== To do ==
Give the data below again, word for word.

::: Data provided

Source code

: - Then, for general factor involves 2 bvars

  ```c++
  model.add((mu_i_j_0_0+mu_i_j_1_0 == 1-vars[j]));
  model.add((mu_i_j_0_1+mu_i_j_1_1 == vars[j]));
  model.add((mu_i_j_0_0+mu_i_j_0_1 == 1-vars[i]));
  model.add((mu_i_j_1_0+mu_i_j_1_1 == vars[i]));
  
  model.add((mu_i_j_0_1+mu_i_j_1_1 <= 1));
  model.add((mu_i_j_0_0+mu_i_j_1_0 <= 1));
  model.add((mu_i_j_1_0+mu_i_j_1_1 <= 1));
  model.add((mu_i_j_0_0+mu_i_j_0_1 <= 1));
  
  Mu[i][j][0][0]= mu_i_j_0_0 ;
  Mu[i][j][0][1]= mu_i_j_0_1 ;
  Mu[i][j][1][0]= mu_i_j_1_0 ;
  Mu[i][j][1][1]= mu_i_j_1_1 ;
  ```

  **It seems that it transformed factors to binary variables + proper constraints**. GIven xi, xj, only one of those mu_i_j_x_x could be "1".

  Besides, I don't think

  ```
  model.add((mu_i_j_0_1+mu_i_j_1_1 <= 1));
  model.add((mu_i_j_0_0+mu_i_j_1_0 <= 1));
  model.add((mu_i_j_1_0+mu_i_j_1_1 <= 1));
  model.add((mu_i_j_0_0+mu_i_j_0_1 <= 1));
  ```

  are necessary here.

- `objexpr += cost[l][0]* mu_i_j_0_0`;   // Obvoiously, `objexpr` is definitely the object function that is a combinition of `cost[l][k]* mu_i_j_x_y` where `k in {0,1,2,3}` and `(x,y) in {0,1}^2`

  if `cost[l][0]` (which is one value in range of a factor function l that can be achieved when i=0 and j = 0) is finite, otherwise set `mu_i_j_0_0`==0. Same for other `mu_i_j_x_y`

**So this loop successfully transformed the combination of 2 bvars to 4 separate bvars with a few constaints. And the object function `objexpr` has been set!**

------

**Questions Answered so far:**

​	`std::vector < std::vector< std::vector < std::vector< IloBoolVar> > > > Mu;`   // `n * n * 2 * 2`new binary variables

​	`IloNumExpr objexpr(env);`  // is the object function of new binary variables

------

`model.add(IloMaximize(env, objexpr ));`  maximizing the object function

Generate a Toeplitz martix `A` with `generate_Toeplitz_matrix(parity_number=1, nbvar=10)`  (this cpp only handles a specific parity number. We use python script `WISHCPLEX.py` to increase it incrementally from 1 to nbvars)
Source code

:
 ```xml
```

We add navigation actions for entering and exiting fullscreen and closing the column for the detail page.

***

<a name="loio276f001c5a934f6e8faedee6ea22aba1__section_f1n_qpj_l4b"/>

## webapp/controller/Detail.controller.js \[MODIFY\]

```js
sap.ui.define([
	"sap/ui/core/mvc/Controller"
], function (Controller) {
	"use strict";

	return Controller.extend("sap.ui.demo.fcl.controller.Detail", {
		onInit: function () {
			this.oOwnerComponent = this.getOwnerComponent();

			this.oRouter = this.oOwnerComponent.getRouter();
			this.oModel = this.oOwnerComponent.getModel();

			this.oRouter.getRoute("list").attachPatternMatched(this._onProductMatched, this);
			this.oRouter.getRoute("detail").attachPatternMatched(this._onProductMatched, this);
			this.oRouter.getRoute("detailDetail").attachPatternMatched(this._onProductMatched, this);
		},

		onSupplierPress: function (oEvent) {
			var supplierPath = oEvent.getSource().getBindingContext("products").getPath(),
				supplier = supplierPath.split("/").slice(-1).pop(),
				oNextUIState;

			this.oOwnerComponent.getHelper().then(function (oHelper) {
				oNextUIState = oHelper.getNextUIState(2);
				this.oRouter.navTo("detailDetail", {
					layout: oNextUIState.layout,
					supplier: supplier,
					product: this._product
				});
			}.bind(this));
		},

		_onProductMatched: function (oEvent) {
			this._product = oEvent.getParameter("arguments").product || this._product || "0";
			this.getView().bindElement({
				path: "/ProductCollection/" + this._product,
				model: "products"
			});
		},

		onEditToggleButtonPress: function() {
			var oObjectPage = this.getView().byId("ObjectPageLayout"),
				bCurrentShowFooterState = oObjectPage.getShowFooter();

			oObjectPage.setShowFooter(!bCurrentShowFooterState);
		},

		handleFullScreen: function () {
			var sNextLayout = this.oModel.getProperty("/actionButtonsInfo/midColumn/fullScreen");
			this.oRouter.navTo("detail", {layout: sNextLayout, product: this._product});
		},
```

::::::

== Response to this exercise ==
Source code

: - Then, for general factor involves 2 bvars

  ```c++
  model.add((mu_i_j_0_0+mu_i_j_1_0 == 1-vars[j]));
  model.add((mu_i_j_0_1+mu_i_j_1_1 == vars[j]));
  model.add((mu_i_j_0_0+mu_i_j_0_1 == 1-vars[i]));
  model.add((mu_i_j_1_0+mu_i_j_1_1 == vars[i]));
  
  model.add((mu_i_j_0_1+mu_i_j_1_1 <= 1));
  model.add((mu_i_j_0_0+mu_i_j_1_0 <= 1));
  model.add((mu_i_j_1_0+mu_i_j_1_1 <= 1));
  model.add((mu_i_j_0_0+mu_i_j_0_1 <= 1));
  
  Mu[i][j][0][0]= mu_i_j_0_0 ;
  Mu[i][j][0][1]= mu_i_j_0_1 ;
  Mu[i][j][1][0]= mu_i_j_1_0 ;
  Mu[i][j][1][1]= mu_i_j_1_1 ;
  ```

  **It seems that it transformed factors to binary variables + proper constraints**. GIven xi, xj, only one of those mu_i_j_x_x could be "1".

  Besides, I don't think

  ```
  model.add((mu_i_j_0_1+mu_i_j_1_1 <= 1));
  model.add((mu_i_j_0_0+mu_i_j_1_0 <= 1));
  model.add((mu_i_j_1_0+mu_i_j_1_1 <= 1));
  model.add((mu_i_j_0_0+mu_i_j_0_1 <= 1));
  ```

  are necessary here.

- `objexpr += cost[l][0]* mu_i_j_0_0`;   // Obvoiously, `objexpr` is definitely the object function that is a combinition of `cost[l][k]* mu_i_j_x_y` where `k in {0,1,2,3}` and `(x,y) in {0,1}^2`

  if `cost[l][0]` (which is one value in range of a factor function l that can be achieved when i=0 and j = 0) is finite, otherwise set `mu_i_j_0_0`==0. Same for other `mu_i_j_x_y`

**So this loop successfully transformed the combination of 2 bvars to 4 separate bvars with a few constaints. And the object function `objexpr` has been set!**

------

**Questions Answered so far:**

​	`std::vector < std::vector< std::vector < std::vector< IloBoolVar> > > > Mu;`   // `n * n * 2 * 2`new binary variables

​	`IloNumExpr objexpr(env);`  // is the object function of new binary variables

------

`model.add(IloMaximize(env, objexpr ));`  maximizing the object function

Generate a Toeplitz martix `A` with `generate_Toeplitz_matrix(parity_number=1, nbvar=10)`  (this cpp only handles a specific parity number. We use python script `WISHCPLEX.py` to increase it incrementally from 1 to nbvars)
Source code

:
 ```xml
```

We add navigation actions for entering and exiting fullscreen and closing the column for the detail page.

***

<a name="loio276f001c5a934f6e8faedee6ea22aba1__section_f1n_qpj_l4b"/>

## webapp/controller/Detail.controller.js \[MODIFY\]

```js
sap.ui.define([
	"sap/ui/core/mvc/Controller"
], function (Controller) {
	"use strict";

	return Controller.extend("sap.ui.demo.fcl.controller.Detail", {
		onInit: function () {
			this.oOwnerComponent = this.getOwnerComponent();

			this.oRouter = this.oOwnerComponent.getRouter();
			this.oModel = this.oOwnerComponent.getModel();

			this.oRouter.getRoute("list").attachPatternMatched(this._onProductMatched, this);
			this.oRouter.getRoute("detail").attachPatternMatched(this._onProductMatched, this);
			this.oRouter.getRoute("detailDetail").attachPatternMatched(this._onProductMatched, this);
		},

		onSupplierPress: function (oEvent) {
			var supplierPath = oEvent.getSource().getBindingContext("products").getPath(),
				supplier = supplierPath.split("/").slice(-1).pop(),
				oNextUIState;

			this.oOwnerComponent.getHelper().then(function (oHelper) {
				oNextUIState = oHelper.getNextUIState(2);
				this.oRouter.navTo("detailDetail", {
					layout: oNextUIState.layout,
					supplier: supplier,
					product: this._product
				});
			}.bind(this));
		},

		_onProductMatched: function (oEvent) {
			this._product = oEvent.getParameter("arguments").product || this._product || "0";
			this.getView().bindElement({
				path: "/ProductCollection/" + this._product,
				model: "products"
			});
		},

		onEditToggleButtonPress: function() {
			var oObjectPage = this.getView().byId("ObjectPageLayout"),
				bCurrentShowFooterState = oObjectPage.getShowFooter();

			oObjectPage.setShowFooter(!bCurrentShowFooterState);
		},

		handleFullScreen: function () {
			var sNextLayout = this.oModel.getProperty("/actionButtonsInfo/midColumn/fullScreen");
			this.oRouter.navTo("detail", {layout: sNextLayout, product: this._product});
		},
```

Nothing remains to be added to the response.